Block party ordinance to be reviewed
JUNEAU - The Juneau Assembly on Monday deferred action on an ordinance that would establish procedures to close streets for block parties, festivals and commercial events, referring the proposal to an Assembly work session for additional review.
As proposed, the ordinance requires permit applicants to provide information about the event, secure approval from 85 percent of the street's residents and obtain liability insurance. The police chief would review applications, and the city manager would consider appeals.
Southeast Alaska Gay and Lesbian Alliance President Jeremy Neldon said his group obtained a special permit last year to close part of Second Street for a pride festival.
"There was no such procedure to address it other than a parade permit, which it wasn't. There was confusion on what exactly to do," he said.
Neldon said the new ordinance would provide a decision-making process for community groups, the police department and the city manager's office. The group has scheduled this year's pride festival on June 2.
Business owner Samra Green said because of limited parking she is worried about closing downtown streets. She said the ordinance wouldn't limit how long a street could be closed and wasn't clear on how neighborhood approval would be determined.
Assembly member Jim Powell suggested saving the ordinance for a work session to work out the bugs.
Little Theatre looking for venue
JUNEAU - The Juneau Douglas Little Theatre will discuss the problem of new accommodations at its meeting at 7:30 p.m. Wednesday in the Juneau Adult Education Center at 210 Ferry Way.
The theater company has been forced to move from the Palace Theatre in downtown Juneau because of concerns over the structural safety of the building, board member Dotty Davis said.
"We're calling it 'Venue Quest,' " she added. "We've looked at a couple of buildings in town, but there have been no decisions made, no offers made, no negotiations. At this point, we are venueless."
With this in mind, the brainstorming of new shows will be limited to productions that can be performed on the go.
"We will need to look at shows that can be done easily in the nomadic style," Davis said. "At this point, we are extremely flexible."
The election of new board members also will be discussed at the meeting.
Easterwood plans job change
JUNEAU - City Community Development Director Cheryl Easterwood is resigning to take another job with the city, according to City Manager Dave Palmer.
Easterwood submitted her resignation effective June 30 to take a job as the city's emergency services coordinator and public information officer. The new position will allow her to spend more time with her family, according to a press release.
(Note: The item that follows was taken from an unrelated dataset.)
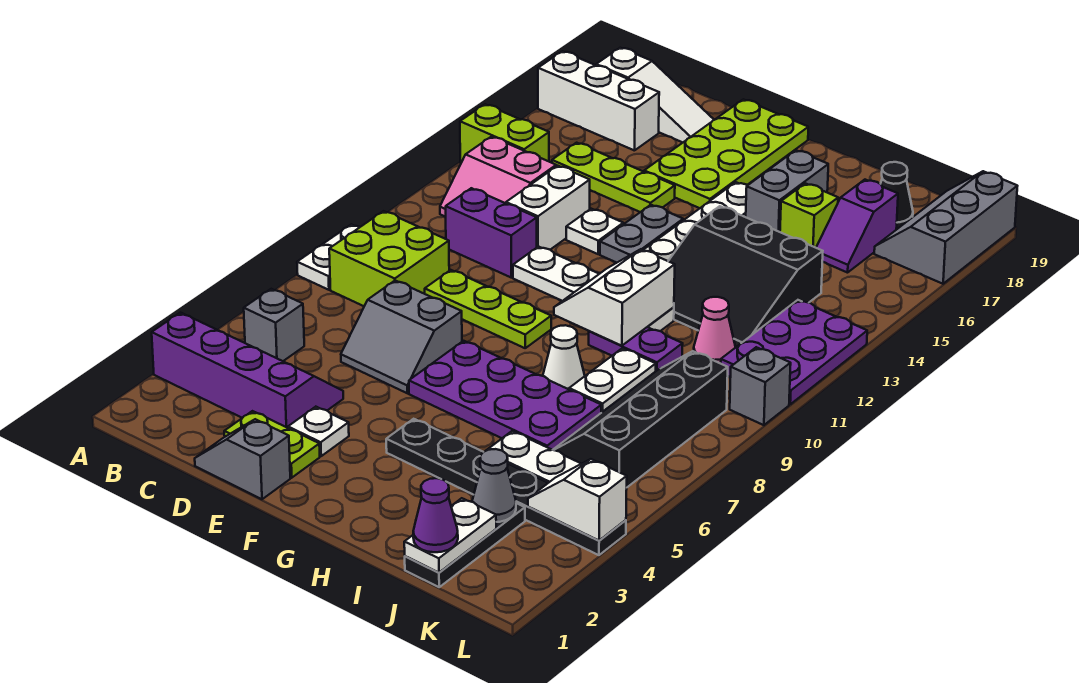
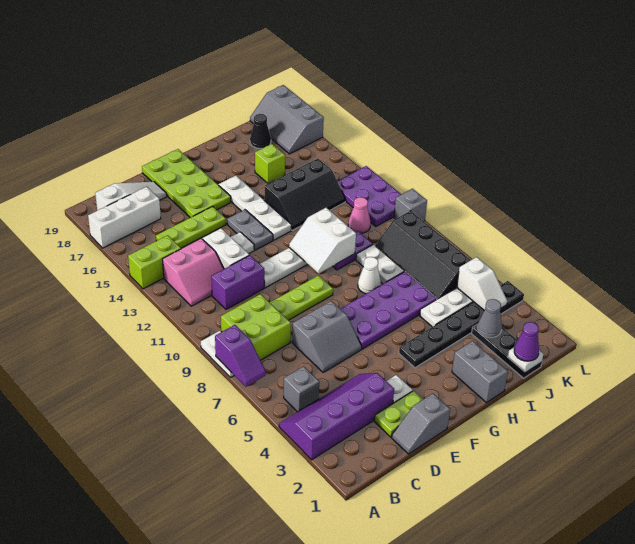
black 3x3 slope [669,206,823,347] -> black 2x3 slope [264,158,345,230]
grey 1x2 brick [746,150,828,232] -> grey 1x2 brick moved to [452,341,508,403]
white 1x2 plate [404,498,496,573] -> white 1x1 plate [508,347,543,372]
purple 1x2 slope [816,180,898,273] -> purple 1x2 slope moved to [215,325,266,387]
white 1x2 slope [528,459,627,541] -> white 1x2 slope turned to [457,257,507,310]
Easterwood has been the director the Community Development Department for five years, joining the department in 1990. She has supervised mining permits, the city's comprehensive plan revision and the Area Wide Transportation Plan, along with flightseeing and tourism issues.
In her new position she will oversee the city's emergency planning efforts, avalanche response and community incident training. She also will be the city's spokeswoman and a contact for public information and outreach efforts.